Unfortunately, this will not be the case. Take the vaping opponents in Congress, who seem to completely reject the evidence.
“While I am glad that the FDA has refused the manufacturer’s requests to market certain flavors, I remain concerned given the popularity of this product with young people,” said representative Frank Pallone (D., NJ), co -sponsor of the Tobacco Control Act 2009 (TCA), which made the FDA responsible for approving vaping products.
Senate Majority Whip Dick Durbin (D., Ill.), Who is now concerning on “how the agency applies its risk management framework”.
The most brazen denunciation since the FDA decision has come from Representative Raja Krishnamoorthi (D., Ill.). “The FDA has turned its back on public health by approving a high nicotine e-cigarette,” the congressman said in a press release. “[The agency] ignored the data and missed another opportunity to tackle the youth vaping epidemic. “
Preventing smoking among minors is, of course, a laudable goal. But what the congressman and others forget to mention is that youth vaping had a downward trend before the pandemic and has declined by 60% in the past two years. In addition, the use by young people of the newly approved Vuse Solo products is so low that it cannot be reliably measured. A recent FDA survey showed that just over 1% of all high school students have used Vuse products in the past 30 days.
Anti-vaping activists increasingly seem to be waging yesterday’s war.
The public should ignore the hysterical claims of those who have made political capital by demonizing products that have effectively helped millions of people quit smoking. Instead of fighting a safer and unattractive alternative to smoking for young people, anti-vaping campaigners should ask a more fundamental question: why has one product been approved while others have been rejected?

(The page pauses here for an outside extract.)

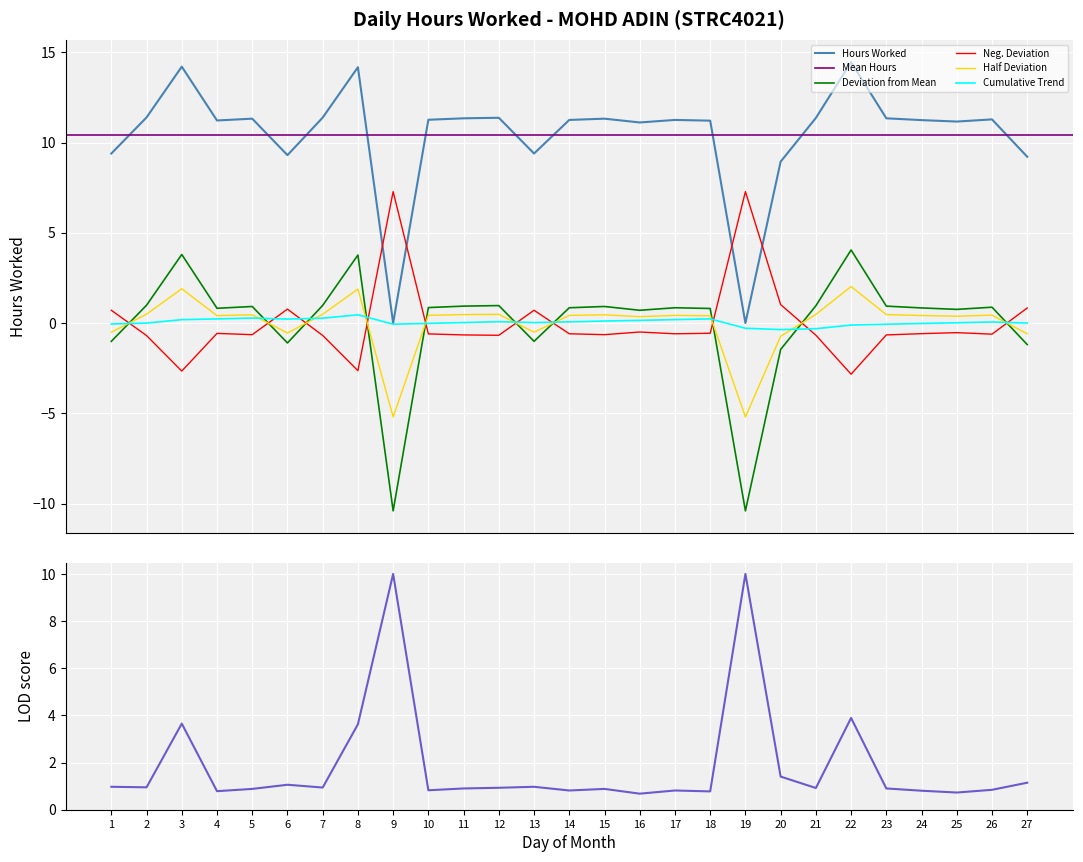

How many intersections are there between Hours Worked and Neg. Deviation?

4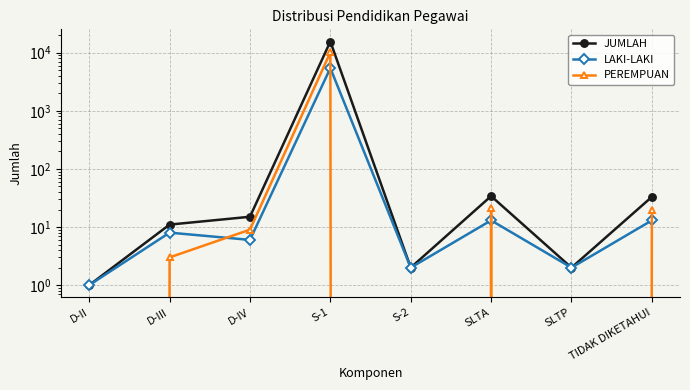

The PEREMPUAN series shows 0 at S-2. True or false?

True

In short, these products have been rejected because their companies do not have the legal and financial backing to go through a multi-year regulatory process and because the FDA has adopted a narrow approval standard. This arduous approval process is due to those who supported the ATT.
The FDA’s e-cigarette approval process is unlike any other public health approval process in the world. Every electronic cigarette product, of which there are millions, should be examined to determine how it will affect the health of smokers. and that of the entire population.
RJ Reynolds, who makes the Vuse Solo products, is a multi-billion dollar company and can afford to comply with the current FDA regulatory regime. But the agency has rejected millions of other electronic cigarette applications from small manufacturers. It would be wrong to assume that these products are inherently more dangerous than those from Reynolds.
Certainly, the FDA’s decision on Vuse Solo is to be applauded. It can no longer be argued that the public health agency does not recognize the basic science that vaping is safer than smoking. But the FDA process is in desperate need of reform. If vaping is to replace smoking, the status quo in which only the largest companies with the deepest pockets can bring their products to market must change.